:: Records for the exercise ::

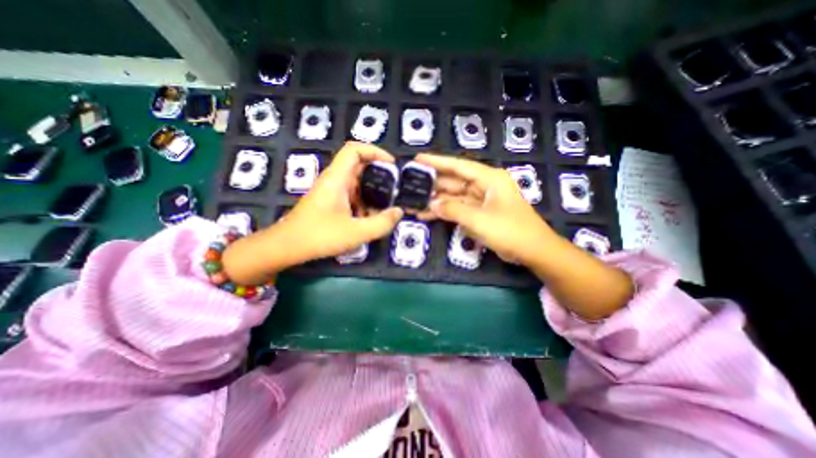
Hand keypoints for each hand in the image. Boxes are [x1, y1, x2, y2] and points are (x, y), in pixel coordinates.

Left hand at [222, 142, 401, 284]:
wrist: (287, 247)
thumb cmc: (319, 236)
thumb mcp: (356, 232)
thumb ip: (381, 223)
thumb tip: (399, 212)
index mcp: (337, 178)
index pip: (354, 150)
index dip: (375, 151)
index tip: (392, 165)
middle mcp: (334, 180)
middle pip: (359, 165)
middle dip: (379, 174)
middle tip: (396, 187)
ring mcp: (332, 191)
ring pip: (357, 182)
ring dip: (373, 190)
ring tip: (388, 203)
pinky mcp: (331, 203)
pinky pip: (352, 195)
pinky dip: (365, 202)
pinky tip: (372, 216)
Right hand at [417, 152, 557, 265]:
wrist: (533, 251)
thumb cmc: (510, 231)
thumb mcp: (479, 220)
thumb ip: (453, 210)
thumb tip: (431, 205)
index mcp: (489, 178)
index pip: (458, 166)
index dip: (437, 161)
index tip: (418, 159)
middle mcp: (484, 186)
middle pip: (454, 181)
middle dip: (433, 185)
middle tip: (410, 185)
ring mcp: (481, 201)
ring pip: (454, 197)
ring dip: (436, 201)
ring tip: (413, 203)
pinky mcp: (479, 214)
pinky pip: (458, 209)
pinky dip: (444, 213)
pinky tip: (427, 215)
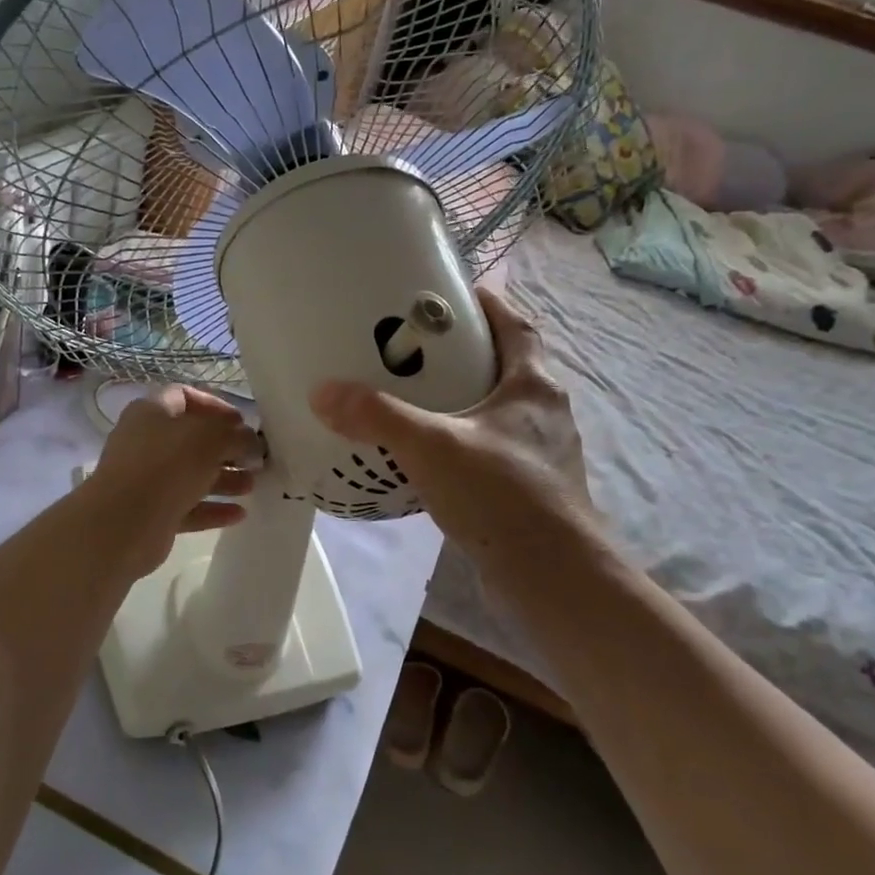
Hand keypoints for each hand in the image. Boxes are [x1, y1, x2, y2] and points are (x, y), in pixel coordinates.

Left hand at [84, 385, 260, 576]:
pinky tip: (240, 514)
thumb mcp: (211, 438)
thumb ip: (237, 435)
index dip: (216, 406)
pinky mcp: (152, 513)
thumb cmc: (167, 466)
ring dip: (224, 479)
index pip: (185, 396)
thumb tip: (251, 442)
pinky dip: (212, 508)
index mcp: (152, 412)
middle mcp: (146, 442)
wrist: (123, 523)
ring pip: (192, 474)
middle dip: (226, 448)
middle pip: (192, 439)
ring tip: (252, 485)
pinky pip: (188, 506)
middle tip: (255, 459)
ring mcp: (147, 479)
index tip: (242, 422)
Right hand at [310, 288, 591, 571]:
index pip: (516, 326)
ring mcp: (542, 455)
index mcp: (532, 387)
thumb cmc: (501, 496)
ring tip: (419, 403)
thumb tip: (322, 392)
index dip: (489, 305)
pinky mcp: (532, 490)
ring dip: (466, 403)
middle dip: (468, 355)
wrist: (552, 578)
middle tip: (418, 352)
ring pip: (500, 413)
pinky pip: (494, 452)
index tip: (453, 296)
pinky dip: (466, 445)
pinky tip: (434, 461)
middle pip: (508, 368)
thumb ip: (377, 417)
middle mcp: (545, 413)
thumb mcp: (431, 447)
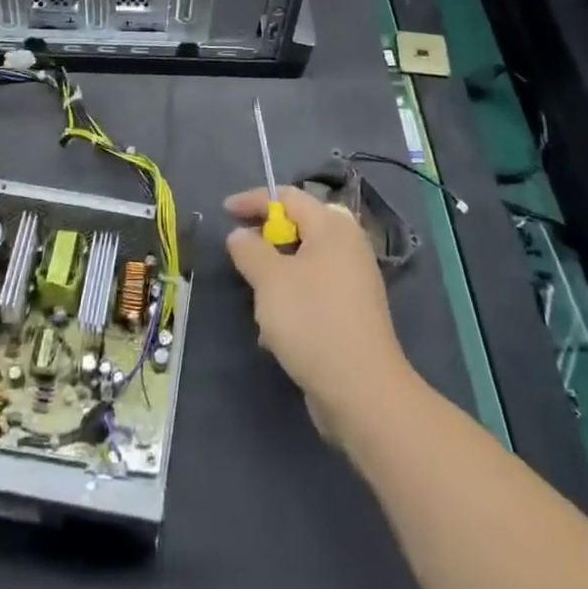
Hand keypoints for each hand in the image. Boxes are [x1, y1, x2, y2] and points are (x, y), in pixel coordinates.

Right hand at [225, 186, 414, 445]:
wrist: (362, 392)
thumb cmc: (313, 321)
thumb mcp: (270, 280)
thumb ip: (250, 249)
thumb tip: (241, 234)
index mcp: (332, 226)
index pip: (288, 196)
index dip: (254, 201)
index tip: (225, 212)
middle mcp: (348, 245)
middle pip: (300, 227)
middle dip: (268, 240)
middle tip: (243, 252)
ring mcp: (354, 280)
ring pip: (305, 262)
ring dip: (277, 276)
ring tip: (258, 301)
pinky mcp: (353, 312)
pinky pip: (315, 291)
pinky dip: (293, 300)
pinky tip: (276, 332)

:::
:: Records for the exercise ::

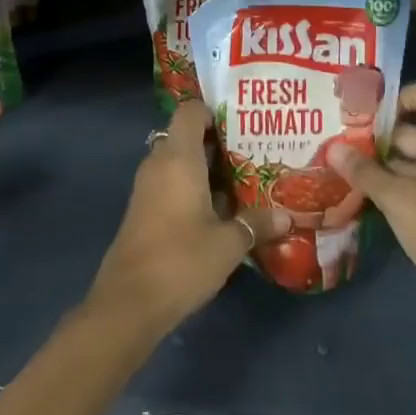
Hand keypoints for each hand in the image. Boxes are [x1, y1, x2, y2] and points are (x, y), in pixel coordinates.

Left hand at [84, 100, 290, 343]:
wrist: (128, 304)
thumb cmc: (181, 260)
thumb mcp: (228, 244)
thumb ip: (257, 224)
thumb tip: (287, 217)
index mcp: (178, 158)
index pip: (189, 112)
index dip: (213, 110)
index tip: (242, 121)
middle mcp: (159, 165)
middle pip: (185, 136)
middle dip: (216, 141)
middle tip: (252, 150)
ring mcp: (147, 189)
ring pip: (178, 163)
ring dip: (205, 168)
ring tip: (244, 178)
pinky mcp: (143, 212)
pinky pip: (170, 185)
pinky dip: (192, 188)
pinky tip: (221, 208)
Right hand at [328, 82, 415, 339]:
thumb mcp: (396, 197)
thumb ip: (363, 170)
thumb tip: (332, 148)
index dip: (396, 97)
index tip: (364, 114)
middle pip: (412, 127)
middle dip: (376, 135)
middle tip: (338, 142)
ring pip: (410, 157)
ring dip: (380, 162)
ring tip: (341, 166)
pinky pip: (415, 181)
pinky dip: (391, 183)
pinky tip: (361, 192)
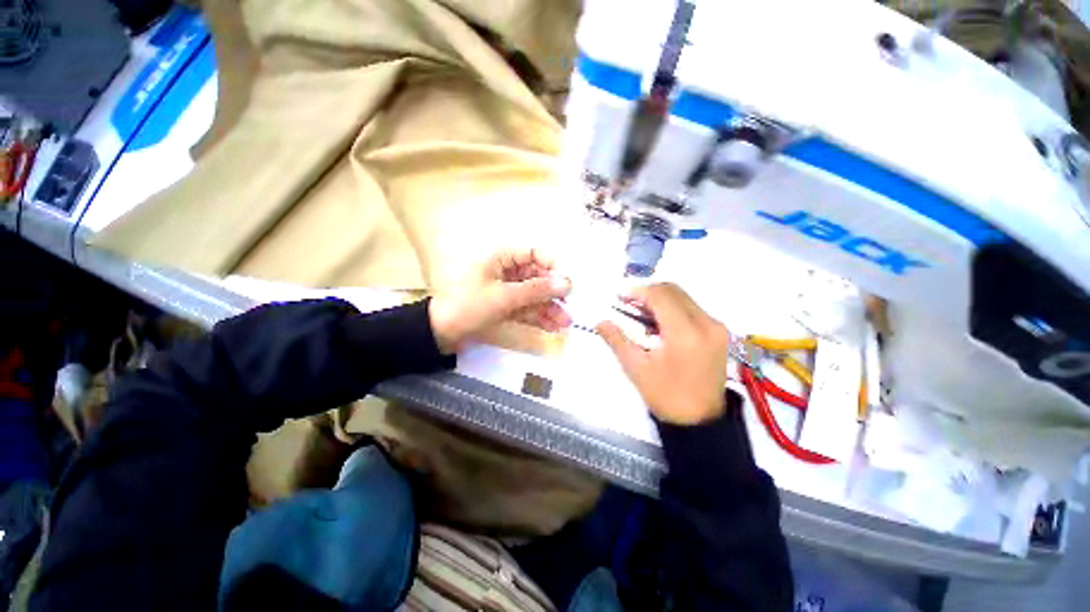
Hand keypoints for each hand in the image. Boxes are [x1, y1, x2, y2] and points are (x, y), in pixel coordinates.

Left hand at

:::
:: Records for the exercise ::

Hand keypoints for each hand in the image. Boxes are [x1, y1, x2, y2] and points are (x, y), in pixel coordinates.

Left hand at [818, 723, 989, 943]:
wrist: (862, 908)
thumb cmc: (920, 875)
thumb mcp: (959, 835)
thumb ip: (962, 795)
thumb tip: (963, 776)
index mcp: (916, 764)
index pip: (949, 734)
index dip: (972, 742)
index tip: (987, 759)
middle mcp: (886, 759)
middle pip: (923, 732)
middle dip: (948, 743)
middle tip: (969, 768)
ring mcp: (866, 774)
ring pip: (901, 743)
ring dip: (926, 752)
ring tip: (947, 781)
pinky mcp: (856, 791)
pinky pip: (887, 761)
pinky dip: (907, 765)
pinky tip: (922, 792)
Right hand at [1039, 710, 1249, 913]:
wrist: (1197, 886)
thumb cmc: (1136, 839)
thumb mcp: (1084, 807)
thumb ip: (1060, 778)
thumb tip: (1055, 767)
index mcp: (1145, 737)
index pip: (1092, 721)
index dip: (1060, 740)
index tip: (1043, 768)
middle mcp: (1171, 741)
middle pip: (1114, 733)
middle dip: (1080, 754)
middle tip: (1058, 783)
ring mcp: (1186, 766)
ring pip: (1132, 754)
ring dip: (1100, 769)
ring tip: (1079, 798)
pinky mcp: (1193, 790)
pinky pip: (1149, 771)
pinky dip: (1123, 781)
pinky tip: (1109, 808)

:::

**What you will do**.
Above are records; repeat only the lines from the line with "middle pip: (454, 181)" through the line with "thumb mcp: (431, 447)", and leave pictures out.

**Task solution**.
middle pip: (454, 181)
middle dip: (433, 185)
middle tip: (410, 185)
ring mcp: (481, 201)
ring pip: (454, 197)
ring dip: (436, 201)
ring tip: (413, 203)
pinky mcp: (479, 214)
pinky pip: (458, 209)
pinky dip: (444, 213)
pinky tip: (427, 215)
Hand keypoints for each hand in the image. Boxes are [x1, y1, x2, y2] and points are (x, y), in pixel coordinates.

Left hand at [84, 385, 260, 576]:
pinky tip: (240, 514)
thumb mcp: (211, 438)
thumb ip: (237, 435)
index dip: (216, 406)
pinky mcp: (152, 513)
thumb cmc: (167, 466)
ring dip: (224, 479)
index pip: (185, 396)
thumb tip: (251, 442)
pinky dip: (212, 508)
index mcp: (152, 412)
middle mcp: (146, 442)
wrist: (123, 523)
ring pip: (192, 474)
middle dip: (226, 448)
middle pip: (192, 439)
ring tip: (252, 485)
pinky pip: (188, 506)
middle tip: (255, 459)
ring mcp: (147, 479)
index tip: (242, 422)
Right hand at [310, 288, 591, 571]:
index pip: (516, 326)
ring mcp: (542, 455)
index mcp: (532, 387)
thumb cmc: (501, 496)
ring tip: (419, 403)
thumb tip: (322, 392)
index dip: (489, 305)
pinky mcp: (532, 490)
ring dip: (466, 403)
middle dip: (468, 355)
wrist: (552, 578)
middle tip: (418, 352)
ring pip: (500, 413)
pinky pip: (494, 452)
index tip: (453, 296)
pinky dip: (466, 445)
pinky tip: (434, 461)
middle pip: (508, 368)
thumb ip: (377, 417)
middle mcp: (545, 413)
thumb mcp: (431, 447)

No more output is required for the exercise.